*TEXT PROVIDED*:
Reputation: 563
So I am trying to scrape an Ubereats page. The url is:
https://www.ubereats.com/ann-arbor/food-delivery/chipotle-mexican-grill-3354-washtenaw-ave-ste-a/zbEbQIdWT2-n6iTWqjz55Q
So i am using the requests library. I know the page exists because I can visit the link. But the script returns a 404 error. Solutions online say we should include headers, I have to no avail either.
Here is my code:
from bs4 import BeautifulSoup
import requests
headers = {'User-Agent': 'Mozilla/5.0 (Macintosh; Intel Mac OS X 10.13; rv:63.0) Gecko/20100101 Firefox/63.0'}
page = requests.get('https://www.ubereats.com/ann-arbor/food-delivery/chipotle-mexican-grill-3354-washtenaw-ave-ste-a/zbEbQIdWT2-n6iTWqjz55Q', headers=headers )
print(page.content)
What am i missing or doing wrong?
Upvotes: 1
Views: 585
Reputation: 142641
Real web browser sends many different values in headers - not only User-Agent
.
Many servers check only User-Agent
to send correct HTML for desktop or mobile device. But some servers may check other headers.
This page needs header Accept
but code work even without User-Agent
import requests
headers = {
# 'User-Agent': 'Mozilla/5.0',
"Accept": "text/html,application/xhtml+xml,application/xml;q=0.9,image/webp,*/*;q=0.8",
# "Accept-Encoding": "gzip, deflate, br"
# "Accept-Language": "en-US;q=0.7,en;q=0.3"
# ... other headers ...
}
url = 'https://www.ubereats.com/ann-arbor/food-delivery/chipotle-mexican-grill-3354-washtenaw-ave-ste-a/zbEbQIdWT2-n6iTWqjz55Q'
page = requests.get(url, headers=headers)
print(page.status_code)
print(page.text)
#print(page.content)
You can use DevTools
in Firefox/Chrome (tab Network
) to see all reaquests from browser to server and all headers/data send to server. And then you can copy headers and test in your code.
Upvotes: 3

*DATA SECTION*:
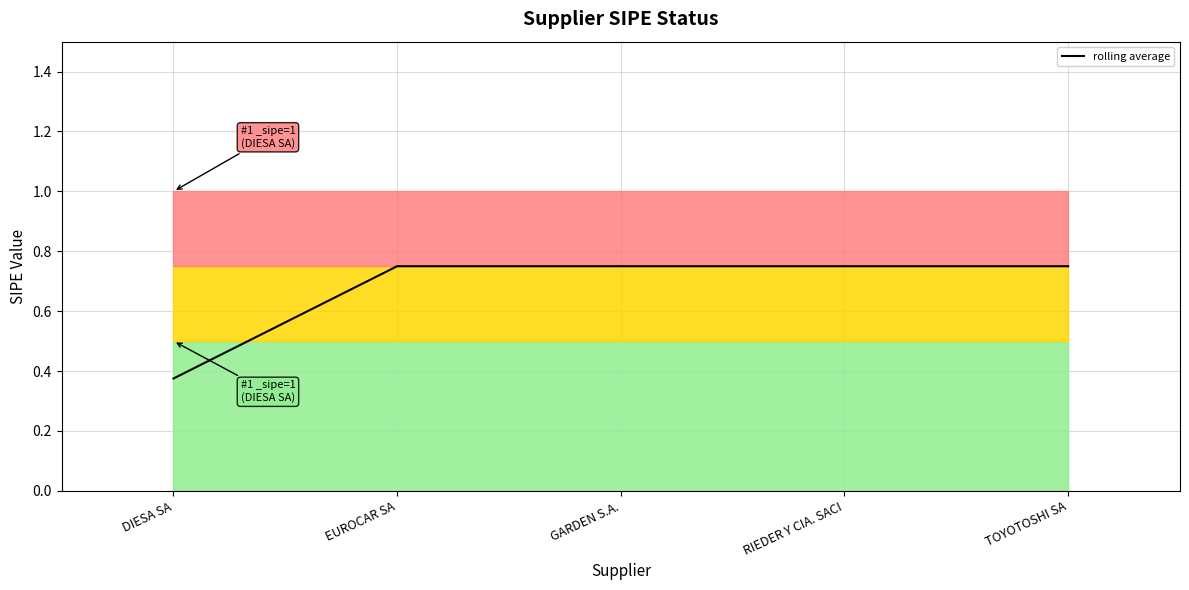

What is the label of the 5th point from the left?

TOYOTOSHI SA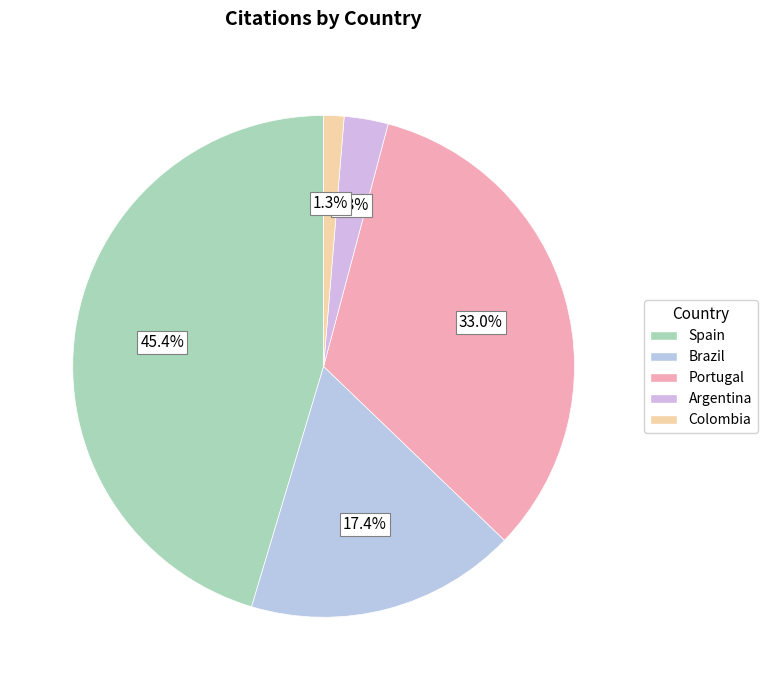

Approximately how many times larger is the value at Portugal compared to Colombia?

25.2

*EXERCISE SET*:
A – In the scraping thread above, list every HTTP header name that appears in the answering post's code, including the commented-out lines.
B – Reproduce word for word the part of the scraping thread above that starts at the words "You can use" and stops after the words "in your code.".

*EXERCISE RESULTS*:
A – User-Agent, Accept, Accept-Encoding, Accept-Language

B –
You can use DevTools
in Firefox/Chrome (tab Network
) to see all reaquests from browser to server and all headers/data send to server. And then you can copy headers and test in your code.